[Problem details]
Reproduce the listing below word for word, beginning at its first line and stopping after the line that contains "What is the value of the All".

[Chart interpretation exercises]
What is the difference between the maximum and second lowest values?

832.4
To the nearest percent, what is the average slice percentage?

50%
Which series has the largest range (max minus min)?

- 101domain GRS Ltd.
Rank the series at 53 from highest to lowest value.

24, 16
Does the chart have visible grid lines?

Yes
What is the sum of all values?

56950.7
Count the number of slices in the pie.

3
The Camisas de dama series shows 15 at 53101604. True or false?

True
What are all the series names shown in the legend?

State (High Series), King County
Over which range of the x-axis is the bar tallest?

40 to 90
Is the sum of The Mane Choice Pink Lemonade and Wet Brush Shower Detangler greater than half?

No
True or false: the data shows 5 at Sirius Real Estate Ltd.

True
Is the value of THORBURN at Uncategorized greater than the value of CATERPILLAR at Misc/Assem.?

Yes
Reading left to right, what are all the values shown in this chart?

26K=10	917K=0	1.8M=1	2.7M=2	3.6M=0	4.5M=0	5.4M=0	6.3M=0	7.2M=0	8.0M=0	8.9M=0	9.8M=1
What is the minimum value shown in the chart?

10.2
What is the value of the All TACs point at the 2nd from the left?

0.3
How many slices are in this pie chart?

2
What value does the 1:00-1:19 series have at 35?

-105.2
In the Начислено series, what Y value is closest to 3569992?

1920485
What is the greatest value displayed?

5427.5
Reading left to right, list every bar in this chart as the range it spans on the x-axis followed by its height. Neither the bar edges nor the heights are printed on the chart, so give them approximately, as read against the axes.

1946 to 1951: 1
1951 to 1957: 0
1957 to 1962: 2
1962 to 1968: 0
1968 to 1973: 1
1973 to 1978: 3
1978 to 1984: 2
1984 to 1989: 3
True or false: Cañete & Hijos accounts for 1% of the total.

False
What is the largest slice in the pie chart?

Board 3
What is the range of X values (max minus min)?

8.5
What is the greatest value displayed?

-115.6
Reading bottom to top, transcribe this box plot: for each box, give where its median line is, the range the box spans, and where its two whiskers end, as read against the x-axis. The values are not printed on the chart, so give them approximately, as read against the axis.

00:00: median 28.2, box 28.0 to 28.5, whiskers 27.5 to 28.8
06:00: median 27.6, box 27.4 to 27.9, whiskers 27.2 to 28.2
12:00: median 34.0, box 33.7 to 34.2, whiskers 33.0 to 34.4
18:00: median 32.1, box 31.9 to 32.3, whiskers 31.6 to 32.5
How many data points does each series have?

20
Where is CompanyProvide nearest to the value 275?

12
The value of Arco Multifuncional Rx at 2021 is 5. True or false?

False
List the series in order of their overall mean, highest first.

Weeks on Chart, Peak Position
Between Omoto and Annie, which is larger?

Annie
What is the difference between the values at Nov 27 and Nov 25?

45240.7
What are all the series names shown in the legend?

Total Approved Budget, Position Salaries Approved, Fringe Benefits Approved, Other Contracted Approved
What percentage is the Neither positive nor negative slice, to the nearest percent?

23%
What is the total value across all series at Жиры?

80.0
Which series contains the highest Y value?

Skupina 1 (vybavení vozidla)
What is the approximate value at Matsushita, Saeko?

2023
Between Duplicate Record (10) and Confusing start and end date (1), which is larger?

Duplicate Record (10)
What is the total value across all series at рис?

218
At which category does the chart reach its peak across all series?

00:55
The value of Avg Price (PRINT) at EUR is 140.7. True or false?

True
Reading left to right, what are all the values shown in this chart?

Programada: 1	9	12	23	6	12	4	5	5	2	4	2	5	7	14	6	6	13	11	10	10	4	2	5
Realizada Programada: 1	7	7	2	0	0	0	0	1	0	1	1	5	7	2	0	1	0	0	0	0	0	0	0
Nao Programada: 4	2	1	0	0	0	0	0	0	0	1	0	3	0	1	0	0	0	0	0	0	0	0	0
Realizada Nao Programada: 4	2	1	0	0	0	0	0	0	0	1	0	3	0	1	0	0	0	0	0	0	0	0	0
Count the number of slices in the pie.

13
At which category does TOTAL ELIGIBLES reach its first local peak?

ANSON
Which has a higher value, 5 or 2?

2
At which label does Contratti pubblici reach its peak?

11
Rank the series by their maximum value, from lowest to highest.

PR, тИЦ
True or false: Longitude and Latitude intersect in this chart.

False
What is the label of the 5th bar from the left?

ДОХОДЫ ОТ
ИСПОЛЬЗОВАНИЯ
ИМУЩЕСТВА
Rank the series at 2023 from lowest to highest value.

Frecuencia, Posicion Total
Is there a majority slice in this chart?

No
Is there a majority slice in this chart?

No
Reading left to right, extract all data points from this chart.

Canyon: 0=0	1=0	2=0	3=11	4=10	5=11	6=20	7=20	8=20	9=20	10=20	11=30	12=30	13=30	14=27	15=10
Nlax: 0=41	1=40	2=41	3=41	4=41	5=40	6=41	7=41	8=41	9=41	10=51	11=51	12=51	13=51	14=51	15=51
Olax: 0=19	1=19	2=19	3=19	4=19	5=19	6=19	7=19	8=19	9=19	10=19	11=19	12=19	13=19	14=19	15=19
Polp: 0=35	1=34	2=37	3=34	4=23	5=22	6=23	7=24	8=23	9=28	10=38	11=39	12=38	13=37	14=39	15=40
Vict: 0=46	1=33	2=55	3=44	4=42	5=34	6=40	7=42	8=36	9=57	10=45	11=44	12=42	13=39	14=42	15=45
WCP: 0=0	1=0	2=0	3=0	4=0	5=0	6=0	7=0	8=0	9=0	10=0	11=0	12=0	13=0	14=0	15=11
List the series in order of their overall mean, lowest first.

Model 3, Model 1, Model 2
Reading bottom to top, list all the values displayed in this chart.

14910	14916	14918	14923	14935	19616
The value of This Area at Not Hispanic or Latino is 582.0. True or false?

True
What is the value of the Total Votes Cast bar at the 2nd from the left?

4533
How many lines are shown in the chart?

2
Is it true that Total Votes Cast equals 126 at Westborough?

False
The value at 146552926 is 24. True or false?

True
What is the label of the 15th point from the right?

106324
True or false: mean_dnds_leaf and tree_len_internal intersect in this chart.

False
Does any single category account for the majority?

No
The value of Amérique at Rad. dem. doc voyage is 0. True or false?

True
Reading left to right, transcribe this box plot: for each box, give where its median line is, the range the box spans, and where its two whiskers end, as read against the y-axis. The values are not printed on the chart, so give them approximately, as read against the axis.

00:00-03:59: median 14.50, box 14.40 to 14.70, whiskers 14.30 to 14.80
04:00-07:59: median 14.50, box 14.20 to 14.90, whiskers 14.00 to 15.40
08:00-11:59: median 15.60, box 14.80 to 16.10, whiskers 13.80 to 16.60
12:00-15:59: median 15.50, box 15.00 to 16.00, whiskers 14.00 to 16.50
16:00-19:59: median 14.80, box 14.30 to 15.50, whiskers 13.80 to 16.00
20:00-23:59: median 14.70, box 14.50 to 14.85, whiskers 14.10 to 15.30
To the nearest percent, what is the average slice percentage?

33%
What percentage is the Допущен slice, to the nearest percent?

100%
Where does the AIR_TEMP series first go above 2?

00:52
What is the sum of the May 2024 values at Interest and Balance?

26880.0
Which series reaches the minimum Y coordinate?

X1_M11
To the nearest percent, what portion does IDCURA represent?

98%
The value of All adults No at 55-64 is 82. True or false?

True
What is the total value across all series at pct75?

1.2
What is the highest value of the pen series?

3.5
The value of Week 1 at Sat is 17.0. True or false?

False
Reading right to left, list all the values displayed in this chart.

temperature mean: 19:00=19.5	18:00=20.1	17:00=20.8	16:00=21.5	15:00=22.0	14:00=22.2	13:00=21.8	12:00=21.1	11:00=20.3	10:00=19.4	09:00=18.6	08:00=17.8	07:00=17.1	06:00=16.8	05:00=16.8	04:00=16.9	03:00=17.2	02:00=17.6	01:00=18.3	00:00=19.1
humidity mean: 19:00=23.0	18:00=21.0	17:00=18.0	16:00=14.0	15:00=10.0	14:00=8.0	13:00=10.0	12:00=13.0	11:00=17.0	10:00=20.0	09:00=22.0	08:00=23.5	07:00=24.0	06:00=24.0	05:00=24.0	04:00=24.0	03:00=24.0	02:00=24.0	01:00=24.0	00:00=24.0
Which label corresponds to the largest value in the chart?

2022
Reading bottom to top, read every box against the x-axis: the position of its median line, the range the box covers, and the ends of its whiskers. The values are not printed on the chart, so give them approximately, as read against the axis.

[Exercise result]
What is the difference between the maximum and second lowest values?

832.4
To the nearest percent, what is the average slice percentage?

50%
Which series has the largest range (max minus min)?

- 101domain GRS Ltd.
Rank the series at 53 from highest to lowest value.

24, 16
Does the chart have visible grid lines?

Yes
What is the sum of all values?

56950.7
Count the number of slices in the pie.

3
The Camisas de dama series shows 15 at 53101604. True or false?

True
What are all the series names shown in the legend?

State (High Series), King County
Over which range of the x-axis is the bar tallest?

40 to 90
Is the sum of The Mane Choice Pink Lemonade and Wet Brush Shower Detangler greater than half?

No
True or false: the data shows 5 at Sirius Real Estate Ltd.

True
Is the value of THORBURN at Uncategorized greater than the value of CATERPILLAR at Misc/Assem.?

Yes
Reading left to right, what are all the values shown in this chart?

26K=10	917K=0	1.8M=1	2.7M=2	3.6M=0	4.5M=0	5.4M=0	6.3M=0	7.2M=0	8.0M=0	8.9M=0	9.8M=1
What is the minimum value shown in the chart?

10.2
What is the value of the All TACs point at the 2nd from the left?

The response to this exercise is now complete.